Work item
Starting at the line that contains "hfov_deg: 7.6", restate each line word for word through the final line of the data, keeping both ends.

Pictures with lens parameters
--------------------

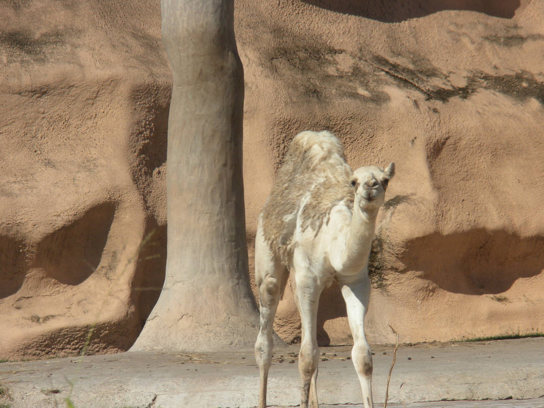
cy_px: 204
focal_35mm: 260
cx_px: 272
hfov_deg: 7.6
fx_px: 4086
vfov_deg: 5.7
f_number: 14
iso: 64
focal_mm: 46.2
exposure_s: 1/105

--------------------

Response
hfov_deg: 7.6
fx_px: 4086
vfov_deg: 5.7
f_number: 14
iso: 64
focal_mm: 46.2
exposure_s: 1/105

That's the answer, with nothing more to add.